Mixed-effects modeling for the GVAR in multilevel data
Mixed-effects modeling for the GVAR in multilevel data
Proper estimation of mixed-effects GVAR models. This is an alternative fitting procedure to that provided by the mlGVAR function. The key differences are that this function can take significantly longer to fit, and it may fail when trying to fit especially large models.
m: Character vector or numeric vector indicating the moderator(s), if any. Can also specify "all" to make every variable serve as a moderator, or 0 to indicate that there are no moderators. If the length of m is k - 1 or longer, then it will not be possible to have the moderators as exogenous variables. Thus, exogenous will automatically become FALSE.
temporal: Only affects the model for the temporal network and between-subjects network (which is derived from the temporal network). Options are "default", "correlated", "orthogonal", "fixed", "intfixed". "correlated" makes it so that all random-effect terms are correlated, and "orthogonal" makes it so they are not. "fixed" makes it so that there is only a random intercept, but no other random-effect terms related to the individual predictors. "intfixed" essentially mimics "orthogonal", with the exception that no interaction terms have random slopes. "default"
will automatically set the value to "correlated" if there are 6 or fewer nodes in the network, and "orthogonal" otherwise. The reason for this is that models with correlated random effects take substantially longer to fit than those with orthogonal effects. The "default"
option is designed to strike a balance between comprehensiveness and efficiency for the average user. It is recommended to set this value manually in order to produce results according to one's individual specifications.
contemp: Options are "default", "correlated", "orthogonal". "correlated" makes it so that random-effect terms are correlated, and "orthogonal" makes it so they are not. "default" will automatically set the value to "correlated" if there are 6 or fewer nodes in the network, and "orthogonal" otherwise. The reason for this is that models with correlated random effects take substantially longer to fit than those with orthogonal effects. The "default"

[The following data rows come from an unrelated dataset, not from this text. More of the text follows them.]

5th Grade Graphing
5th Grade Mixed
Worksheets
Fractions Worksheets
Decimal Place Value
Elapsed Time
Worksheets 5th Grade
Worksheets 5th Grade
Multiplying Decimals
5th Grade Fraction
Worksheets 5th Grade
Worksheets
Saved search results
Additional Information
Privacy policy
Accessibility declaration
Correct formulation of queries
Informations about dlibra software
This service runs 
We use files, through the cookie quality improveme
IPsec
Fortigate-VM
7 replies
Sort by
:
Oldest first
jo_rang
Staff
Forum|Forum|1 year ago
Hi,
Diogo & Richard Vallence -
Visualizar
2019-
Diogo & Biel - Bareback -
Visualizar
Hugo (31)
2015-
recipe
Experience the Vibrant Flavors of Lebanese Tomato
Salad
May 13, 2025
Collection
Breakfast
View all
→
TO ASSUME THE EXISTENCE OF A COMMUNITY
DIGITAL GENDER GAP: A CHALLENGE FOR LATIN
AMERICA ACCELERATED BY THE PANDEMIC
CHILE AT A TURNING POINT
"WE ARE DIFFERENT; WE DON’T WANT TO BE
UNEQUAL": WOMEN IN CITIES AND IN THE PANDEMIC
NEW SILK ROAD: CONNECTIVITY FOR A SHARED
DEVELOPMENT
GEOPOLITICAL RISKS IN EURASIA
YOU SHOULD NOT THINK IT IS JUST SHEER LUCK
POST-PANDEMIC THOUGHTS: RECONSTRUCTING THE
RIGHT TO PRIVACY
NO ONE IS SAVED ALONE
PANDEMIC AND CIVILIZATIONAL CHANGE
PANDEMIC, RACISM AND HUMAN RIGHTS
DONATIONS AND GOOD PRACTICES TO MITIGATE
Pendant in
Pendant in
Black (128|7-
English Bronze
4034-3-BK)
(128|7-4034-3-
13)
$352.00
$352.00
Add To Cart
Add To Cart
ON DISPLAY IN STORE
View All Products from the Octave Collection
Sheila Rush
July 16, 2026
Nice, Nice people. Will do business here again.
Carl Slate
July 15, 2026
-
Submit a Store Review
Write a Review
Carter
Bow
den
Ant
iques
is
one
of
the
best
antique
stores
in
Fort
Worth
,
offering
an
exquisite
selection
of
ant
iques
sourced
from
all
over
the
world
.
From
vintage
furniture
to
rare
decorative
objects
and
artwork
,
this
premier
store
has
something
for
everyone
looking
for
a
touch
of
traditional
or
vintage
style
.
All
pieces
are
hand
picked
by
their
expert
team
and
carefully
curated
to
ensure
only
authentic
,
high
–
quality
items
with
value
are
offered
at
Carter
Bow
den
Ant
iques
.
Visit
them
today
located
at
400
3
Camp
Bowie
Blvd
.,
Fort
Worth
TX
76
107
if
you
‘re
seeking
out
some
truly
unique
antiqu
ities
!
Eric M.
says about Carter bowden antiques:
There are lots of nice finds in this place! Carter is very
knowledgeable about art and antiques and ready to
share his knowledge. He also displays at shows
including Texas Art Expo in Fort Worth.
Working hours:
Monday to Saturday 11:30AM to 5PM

option is designed to strike a balance between comprehensiveness and efficiency for the average user. It is recommended to set this value manually in order to produce results according to one's individual specifications.
idvar: Character string to indicate which variable contains the participant identification numbers.
intvars: Character vector to indicate which interaction terms to include in the model. Not necessary, but useful to add significant customization and explicitly state which interactions to include in the model.
center: Logical. Determines whether to mean-center the variables.
scale: Logical. Determines whether to standardize the variables.
centerWithin: Following the application of center and scale, this determines whether to center variables within individual subjects to create subject-centered values.
scaleWithin: Following the application of center and scale, this determines whether to scale variables within individual subjects to create subject-standardized values.
exogenous: Logical. Indicates whether moderator variables should be treated as exogenous or not. If they are exogenous, they will not be modeled as outcomes/nodes in the network. If the number of moderators reaches k - 1 or k, then exogenous will automatically be FALSE.
covariates: See corresponding argument in fitNetwork
function. Can supply a numeric value or vector to indicate which variables are covariates, or can supply a list containing the individual covariates separately from the dataset.
fix: Character vector to indicate which variables to only create fixed effects terms for.
verbose: Logical. Determines whether to output progress bars and messages in the console during the fitting process.
beepno: Character string or numeric value to indicate which variable (if any) encodes the survey number within a single day. Must be used in conjunction with dayno argument.
dayno: Character string or numeric value to indicate which variable (if any) encodes the survey number within a single day. Must be used in conjunction with beepno argument.
deleteMissing: Logical. Determines whether to automatically perform listwise deletion if there are any missing values in the dataset.
Returns
A lmerVAR mixed-effects model with corresponding networks.
Details
In the process of adding further documentation. More details to come. The method is referred to as the "two-step multilevel VAR" (Epskamp et al., 2018).
Examples
# The options were chosen so that the function would take less time to runx <- lmerVAR(mlgvarDat,'M', temporal ="fixed", contemp ="orthogonal")
References
Epskamp, S., Waldorp, L. J., Mottus, R., & Borsboom, B. (2018). The gaussian graphical model in cross-sectional and time-series data. Multivariate Behavioral Research. 53, 453-580.